First they went in the haystack, then under a big stock tank and then under the house, just to keep them safe from the skunks, coons and coyotes.
Jesse and Russell saw a coyote by the house the other day, but the coyote just thumbed 'em cuz he knew they didn't have a rifle. I just know he was sneaking in to eat some more cat food or find a baby kitty.
Cat food is expensive enough, and I don't like buying it for the critters who come uninvited every night to help eat it.
So, at Senior Dinner the other day, this person was jaw-waggin' to a couple of us about how she had a skunk in her trap that had been there six days and didn't know what to do with it.
Grandma told her just to reach in there, grab its tail and pull it out. I don't think the woman was impressed with that idea.

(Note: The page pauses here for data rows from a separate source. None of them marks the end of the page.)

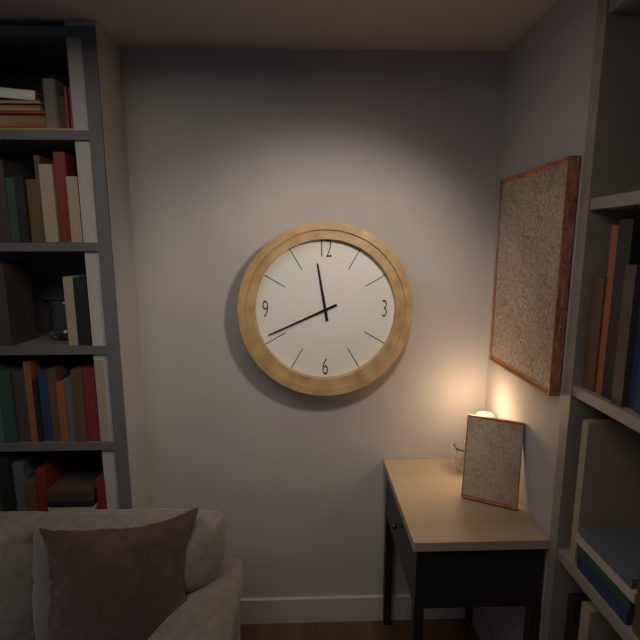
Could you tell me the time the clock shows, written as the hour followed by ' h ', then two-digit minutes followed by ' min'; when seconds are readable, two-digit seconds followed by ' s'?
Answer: 11 h 41 min
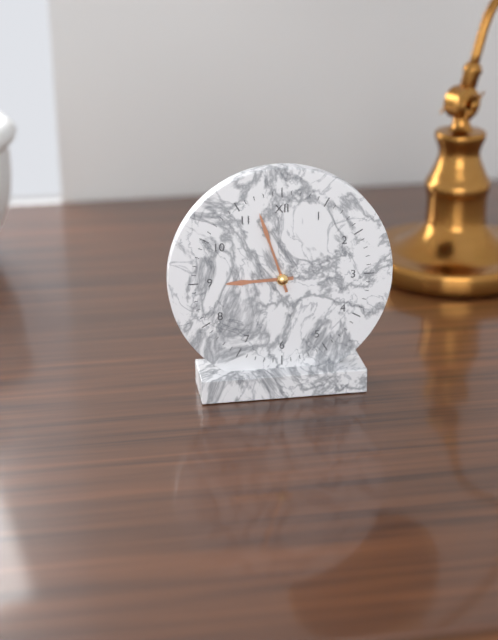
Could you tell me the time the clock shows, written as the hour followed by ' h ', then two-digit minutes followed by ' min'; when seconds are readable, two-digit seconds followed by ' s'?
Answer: 8 h 57 min
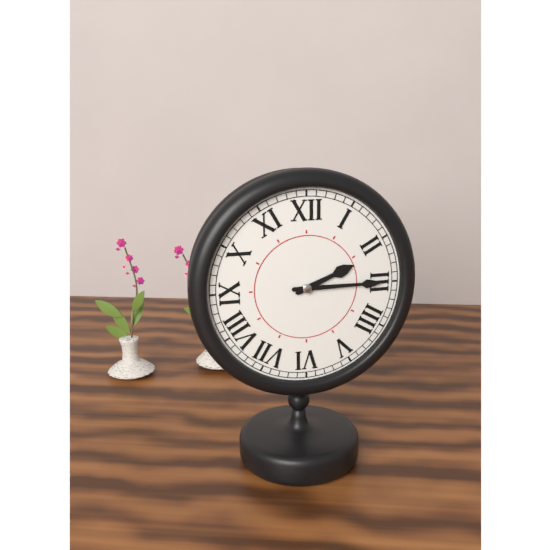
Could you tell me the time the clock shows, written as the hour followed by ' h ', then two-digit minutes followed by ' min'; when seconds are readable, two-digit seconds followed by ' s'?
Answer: 2 h 15 min
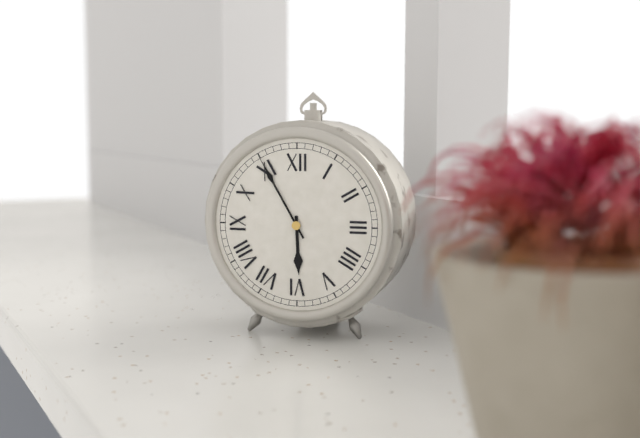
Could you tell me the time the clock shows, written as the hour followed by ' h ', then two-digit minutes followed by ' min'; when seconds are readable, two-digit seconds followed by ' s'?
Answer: 5 h 55 min
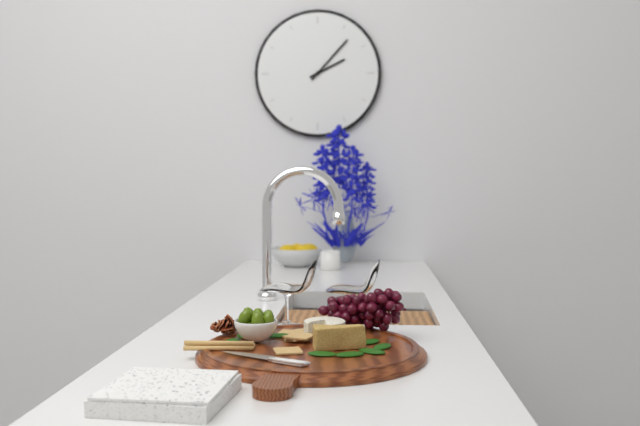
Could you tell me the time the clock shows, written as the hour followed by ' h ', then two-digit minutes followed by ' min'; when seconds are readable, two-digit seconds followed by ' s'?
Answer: 2 h 07 min
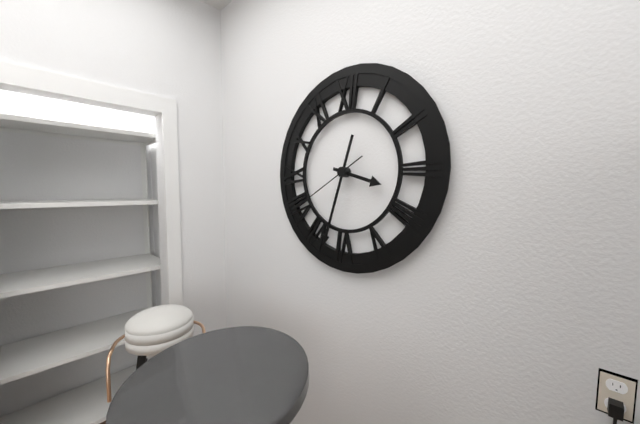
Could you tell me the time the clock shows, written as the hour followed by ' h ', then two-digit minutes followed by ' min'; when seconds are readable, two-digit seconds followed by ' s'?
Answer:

I told her just to shoot it. She said she couldn't do that because she had company coming and didn't want to smell up the place. I now know what she meant!
So what happens? I went home and found a skunk in my trap. I can prove it - just smell my truck! When we drive down the road, other vehicles cringe and move over.
My beautiful truck. Oh, it is awful. It gives me a headache just to walk past the poor thing whom I've always fondly called "Lil Miss Gitty Up and Go!"
Yeppers, I actually do talk to my truck.
I encourage her during the rough muddy/icy times and compliment her in the good times. I pat her on the dashboard just so she knows how much I appreciate her. She treats me right, and I make sure she gets her oil changed every 2,000 to 3,000 miles. But I'm almost sure I heard a little gasping whisper when I walked past her this morning, "How could you do this to me?"
Well, it wasn't hard. First of all, everyone kept telling me that if you shoot a skunk in the back, it won't smell cuz it can't lift its tail. So, I decided that now was about as good a time as any to try that theory out.
I took aim and the stinky critter rolled over and went to the land of permanent sleep. And best part of it all, it didn't raise its ugly tail and didn't spray anything. So, I picked up the trap and placed it in the back of my truck.
Maybe it didn't raise its stinkin' tail and spray, but all the muscles relaxed and from that point on, what difference does it make? It's all the same. I drove on down to the lower pasture, dumped the stinky thing out of the trap and went back to the house.
The stink crawled off the bed of my truck and then sneaked inside and embedded itself into the upholstery. I tried spraying it with Lysol. No good. I went back to my ol' faithful way of getting rid of skunk smell - baking soda and peroxide. That worked 99.5 percent.
The next day, when I checked my trap, yeppers, another skunk. Boy, was he on the fight. Tsk, tsk, shouldn't of got in my trap, then. I remembered the day before and dumped him into a plastic sack, tying the top tightly closed.
He joined the other skunk down in the lower pasture.
He paid me back, though, because the plastic sack idea didn't work. He relaxed all his muscles 10-fold over what the first skunk did. My truck is worse and my clothes are worse'er, and my boots are beyond mention. And he didn't even spray!
I re-set the trap over in the hay stack yard and so far have caught three more skunks and two barn cats. One skunk did "point and shoot" and Ani caught it! I got her cleaned up, though, so we could stand being with her.
The trap sure smells awful. I thought that would keep the regular kitties away. I guess not because I usually put awfully good food in the trap and always catch myself something.
I've been baiting it with chicken, dumplings and noodles because I figure the skunks are getting really full of regular ol' cat food every night. Grandma wanted me to add some mashed taters with it, but I told her I didn't think skunks probably liked mashed taters.